L’homme vaut par le nombre ; plus une société est nombreuse, plus elle est puissante pendant la paix, plus elle est redoutable dans les tems de la guerre. Un souverain s’occupera donc sérieusement de la multiplication de ses sujets. Plus il aura de sujets, plus il aura de commerçans, d’ouvriers, de soldats.

Ses états sont dans une situation déplorable, s’il arrive jamais que parmi les hommes qu’il gouverne, il y en ait un qui craigne de faire des enfans, & qui quitte la vie sans regret.

Mais ce n’est pas assez que d’avoir des hommes, il faut les avoir industrieux & robustes.

On aura des hommes robustes, s’ils ont de bonnes mœurs, & si l’aisance leur est facile à acquérir & à conserver.

On aura des hommes industrieux, s’ils sont libres.

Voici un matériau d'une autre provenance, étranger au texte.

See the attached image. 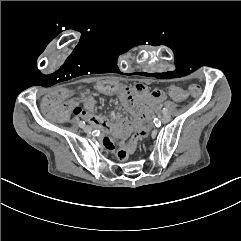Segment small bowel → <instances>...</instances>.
I'll return each mask as SVG.
<instances>
[{"instance_id":"small-bowel-1","label":"small bowel","mask_w":241,"mask_h":241,"mask_svg":"<svg viewBox=\"0 0 241 241\" xmlns=\"http://www.w3.org/2000/svg\"><path fill=\"white\" fill-rule=\"evenodd\" d=\"M117 84L119 91L116 95L120 97L123 106L129 111L130 119L113 123L105 116L92 114L91 110L94 108L95 100L91 96H84L79 101H74L70 97L63 105V109L55 110L51 103L66 94L67 91L63 87L47 95L43 102V107L52 118L55 116L58 118L65 117L68 113L67 111L72 107L75 114L83 117L95 129L102 132L101 142L105 149L110 152L116 150L118 160L125 163L129 156L135 152L138 143L151 132V119L149 121H139L137 119V116L141 119L148 118L151 114V109L145 104V101L140 102V98H143L146 94L144 84H135L130 92L127 87L119 83ZM147 99L150 104L156 105L160 102H165L167 95L160 90H153L148 93ZM80 103L83 105V108L79 107ZM135 107L136 110L134 109ZM79 109H82L83 113H77Z\"/></svg>"}]
</instances>
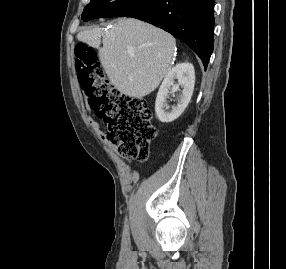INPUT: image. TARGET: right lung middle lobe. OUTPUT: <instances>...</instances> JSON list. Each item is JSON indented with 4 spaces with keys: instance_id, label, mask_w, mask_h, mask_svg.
<instances>
[{
    "instance_id": "dd1d6c3e",
    "label": "right lung middle lobe",
    "mask_w": 286,
    "mask_h": 269,
    "mask_svg": "<svg viewBox=\"0 0 286 269\" xmlns=\"http://www.w3.org/2000/svg\"><path fill=\"white\" fill-rule=\"evenodd\" d=\"M151 0H91L84 8L82 20L128 16Z\"/></svg>"
}]
</instances>
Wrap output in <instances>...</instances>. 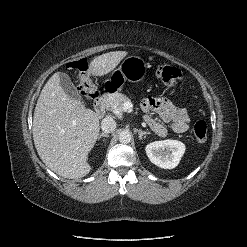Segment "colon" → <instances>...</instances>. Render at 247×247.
<instances>
[{"instance_id": "obj_1", "label": "colon", "mask_w": 247, "mask_h": 247, "mask_svg": "<svg viewBox=\"0 0 247 247\" xmlns=\"http://www.w3.org/2000/svg\"><path fill=\"white\" fill-rule=\"evenodd\" d=\"M69 68L77 71L80 76L79 91L80 94L86 99H93L96 97L97 92L92 85L88 69L89 63L87 59H79L69 63ZM157 78L170 88H174L176 85L183 81V75L181 71L168 64H159L156 68ZM193 135L197 142L204 143L208 136V127L205 121L199 120L194 124Z\"/></svg>"}]
</instances>
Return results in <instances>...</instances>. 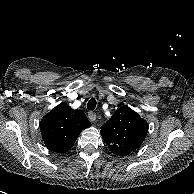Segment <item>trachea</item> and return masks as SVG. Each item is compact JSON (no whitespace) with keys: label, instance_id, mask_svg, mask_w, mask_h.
<instances>
[{"label":"trachea","instance_id":"trachea-1","mask_svg":"<svg viewBox=\"0 0 194 194\" xmlns=\"http://www.w3.org/2000/svg\"><path fill=\"white\" fill-rule=\"evenodd\" d=\"M96 104H97V102H96L95 98H91L89 100V102L87 103V109L94 110L96 107Z\"/></svg>","mask_w":194,"mask_h":194}]
</instances>
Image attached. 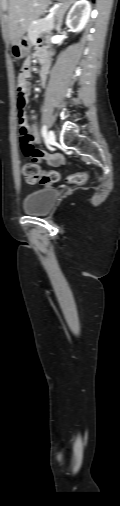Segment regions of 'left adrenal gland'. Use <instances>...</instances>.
<instances>
[{"mask_svg":"<svg viewBox=\"0 0 120 506\" xmlns=\"http://www.w3.org/2000/svg\"><path fill=\"white\" fill-rule=\"evenodd\" d=\"M73 2H69L67 5H64L56 14V20H57V24H56V31L57 33H60L61 32V26H62V22H63V16L66 12V10L68 9V7L70 6V4H72Z\"/></svg>","mask_w":120,"mask_h":506,"instance_id":"obj_1","label":"left adrenal gland"}]
</instances>
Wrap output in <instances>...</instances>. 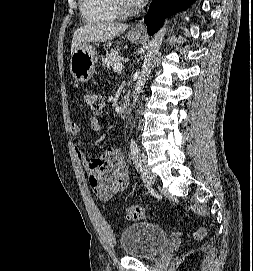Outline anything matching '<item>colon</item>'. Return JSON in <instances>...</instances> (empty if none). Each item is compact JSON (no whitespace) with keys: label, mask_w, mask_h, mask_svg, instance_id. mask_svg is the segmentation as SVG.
<instances>
[{"label":"colon","mask_w":253,"mask_h":271,"mask_svg":"<svg viewBox=\"0 0 253 271\" xmlns=\"http://www.w3.org/2000/svg\"><path fill=\"white\" fill-rule=\"evenodd\" d=\"M84 98L86 104L94 114L101 112L103 99L98 93L92 91L86 92ZM125 215L129 221H139L143 218L144 212L142 207L138 205H129L125 210ZM205 234L206 230L204 228H199L193 233V237L195 239H202Z\"/></svg>","instance_id":"5ec220e1"}]
</instances>
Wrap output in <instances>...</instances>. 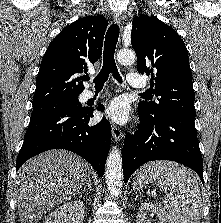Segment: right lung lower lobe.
Wrapping results in <instances>:
<instances>
[{
    "label": "right lung lower lobe",
    "mask_w": 221,
    "mask_h": 223,
    "mask_svg": "<svg viewBox=\"0 0 221 223\" xmlns=\"http://www.w3.org/2000/svg\"><path fill=\"white\" fill-rule=\"evenodd\" d=\"M103 105L98 109L103 111ZM93 109L55 111L31 118L19 151L16 170L29 158L50 149H66L86 159L102 177L110 150L111 125L105 118L94 126L88 122Z\"/></svg>",
    "instance_id": "1"
}]
</instances>
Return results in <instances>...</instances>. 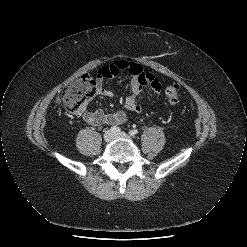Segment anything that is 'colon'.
Instances as JSON below:
<instances>
[{
	"mask_svg": "<svg viewBox=\"0 0 247 247\" xmlns=\"http://www.w3.org/2000/svg\"><path fill=\"white\" fill-rule=\"evenodd\" d=\"M96 92V83L88 75L77 78L61 91L57 97V103L66 111L79 115L82 114L89 100ZM165 94L170 104L176 105L180 100V88L177 84L165 88Z\"/></svg>",
	"mask_w": 247,
	"mask_h": 247,
	"instance_id": "1",
	"label": "colon"
}]
</instances>
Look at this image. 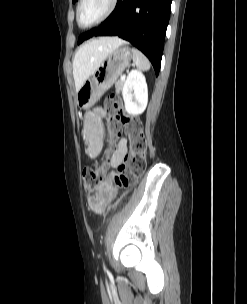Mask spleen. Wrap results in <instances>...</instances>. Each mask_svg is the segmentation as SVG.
Returning <instances> with one entry per match:
<instances>
[{
  "instance_id": "spleen-1",
  "label": "spleen",
  "mask_w": 247,
  "mask_h": 304,
  "mask_svg": "<svg viewBox=\"0 0 247 304\" xmlns=\"http://www.w3.org/2000/svg\"><path fill=\"white\" fill-rule=\"evenodd\" d=\"M133 63L134 65L142 71H148L150 69V62L147 57L138 49L133 48Z\"/></svg>"
}]
</instances>
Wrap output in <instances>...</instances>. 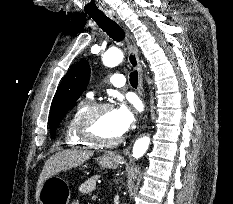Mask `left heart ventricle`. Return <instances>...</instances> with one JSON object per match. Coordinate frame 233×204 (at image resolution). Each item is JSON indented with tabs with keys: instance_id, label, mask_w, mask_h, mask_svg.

L’administration est la plus mauvaise qu’il soit possible d’imaginer, si faute de liberté de commerce, l’abondance devient quelquefois pour une province un fléau aussi redoutable que la disette.

Voyez les articles Gouvernement, Lois, Impôts, Population, Liberté, &c.

Ce sont les enfans qui font des hommes. Il faut donc veiller à la conservation des enfans par une attention spéciale sur les peres, sur les meres & sur les nourrices.

Cinq mille enfans exposés tous les ans à Paris peuvent devenir une pepiniere de soldats, de matelots & d’agriculteurs.

Il faut diminuer les ouvriers du luxe & les domestiques. Il y a des circonstances où le luxe n’emploie pas les hommes avec assez de profit ; il n’y en a aucune où la domesticité ne les emploie avec perte. Il faudroit asseoir sur les domestiques un impôt à la décharge des agriculteurs.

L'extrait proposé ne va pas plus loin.